Self-calibrating MEMS promise more accurate measurements
US researchers have demonstrated MEMS that could lead to extremely accurate sensors and motors
Purdue University, US, researchers have developed a self-calibrating micro-electromechanical system that paves the way to accurate sensors and motors that could be used in lithography to create next-generation computer circuits.
While MEMS are already in commercial use, this new device is the first of its kind that can calibrate itself, a step that is critical in high accuracy applications.
"Self-calibration is needed as each MEMS device is slightly different, due to manufacturing variations," says Professor Jason Vaughn Clark from computer and mechanical engineering at Purdue University. "Variations in geometry, stiffness and mass can significantly affect performance... and no two MEMS behave identically."
"Since conventional methods to measure MEMS properties are usually impractical, expensive, have unknown accuracy and large uncertainty, enabling MEMS to calibrate themselves is a game-changing innovation," he adds.
The devices contain two opposing comb drives - comb-shaped linear motors - that are drawn together when a voltage is applied and then return to their original position when the voltage is turned off.
"We apply enough voltage to close two unequal gaps and measure the resulting changes in capacitance," he says. "We use this measurement to determine the geometrical difference between layout and fabrication... and once you have this measurement you have calibrated the device."

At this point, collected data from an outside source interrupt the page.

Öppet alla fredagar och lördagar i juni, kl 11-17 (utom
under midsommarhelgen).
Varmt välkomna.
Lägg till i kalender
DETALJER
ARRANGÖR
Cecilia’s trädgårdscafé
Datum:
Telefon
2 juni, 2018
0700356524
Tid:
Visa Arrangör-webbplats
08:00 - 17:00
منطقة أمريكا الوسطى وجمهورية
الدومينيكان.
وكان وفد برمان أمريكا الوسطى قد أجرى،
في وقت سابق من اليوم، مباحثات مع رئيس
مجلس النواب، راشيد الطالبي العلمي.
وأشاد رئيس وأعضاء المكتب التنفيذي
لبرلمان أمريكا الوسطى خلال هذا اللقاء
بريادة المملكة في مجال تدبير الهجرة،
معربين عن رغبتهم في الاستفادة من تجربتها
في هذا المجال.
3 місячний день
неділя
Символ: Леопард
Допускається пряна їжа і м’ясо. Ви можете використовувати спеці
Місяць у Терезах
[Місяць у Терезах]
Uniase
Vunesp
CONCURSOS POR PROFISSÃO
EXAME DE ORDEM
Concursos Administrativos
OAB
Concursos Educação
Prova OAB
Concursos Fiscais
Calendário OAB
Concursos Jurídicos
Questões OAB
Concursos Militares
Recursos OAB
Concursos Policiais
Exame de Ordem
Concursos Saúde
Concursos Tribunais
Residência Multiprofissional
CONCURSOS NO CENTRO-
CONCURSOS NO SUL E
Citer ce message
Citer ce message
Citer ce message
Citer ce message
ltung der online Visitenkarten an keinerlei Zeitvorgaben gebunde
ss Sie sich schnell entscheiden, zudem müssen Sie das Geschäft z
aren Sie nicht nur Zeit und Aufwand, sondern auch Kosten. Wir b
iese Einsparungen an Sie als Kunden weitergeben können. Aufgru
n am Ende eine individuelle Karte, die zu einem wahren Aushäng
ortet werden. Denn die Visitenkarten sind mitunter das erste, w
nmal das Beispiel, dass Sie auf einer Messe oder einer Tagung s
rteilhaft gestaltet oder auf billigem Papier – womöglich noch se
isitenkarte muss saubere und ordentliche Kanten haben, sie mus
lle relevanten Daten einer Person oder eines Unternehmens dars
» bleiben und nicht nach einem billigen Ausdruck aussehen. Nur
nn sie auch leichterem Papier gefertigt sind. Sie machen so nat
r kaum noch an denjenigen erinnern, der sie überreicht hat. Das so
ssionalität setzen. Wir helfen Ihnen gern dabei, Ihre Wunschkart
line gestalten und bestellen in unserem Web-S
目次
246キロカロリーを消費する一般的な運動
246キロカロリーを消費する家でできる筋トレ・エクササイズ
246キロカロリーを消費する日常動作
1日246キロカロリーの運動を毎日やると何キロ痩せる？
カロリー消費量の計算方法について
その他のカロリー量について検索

The capacitance measurements can be used to calculate other properties such as displacement, force, stiffness and mass, and as Clark highlights, existing MEMS designs with comb drives can easily be modified to become self-calibrating.
"Accurate metrology is a problem that has eluded researchers since the beginning of MEMS and nano-technology in the late 1980s," he says. "But now, using a $15 chip that you can fit on your fingertip, we have a technology that is able to measure MEMS displacements better than a $500,000 electron microscope."
Clark and his team now intend to use their self-calibrating MEMS to boost the accuracy of atomic force microscopes at the university and build more accurate gravity meters for detecting underground petroleum reserves.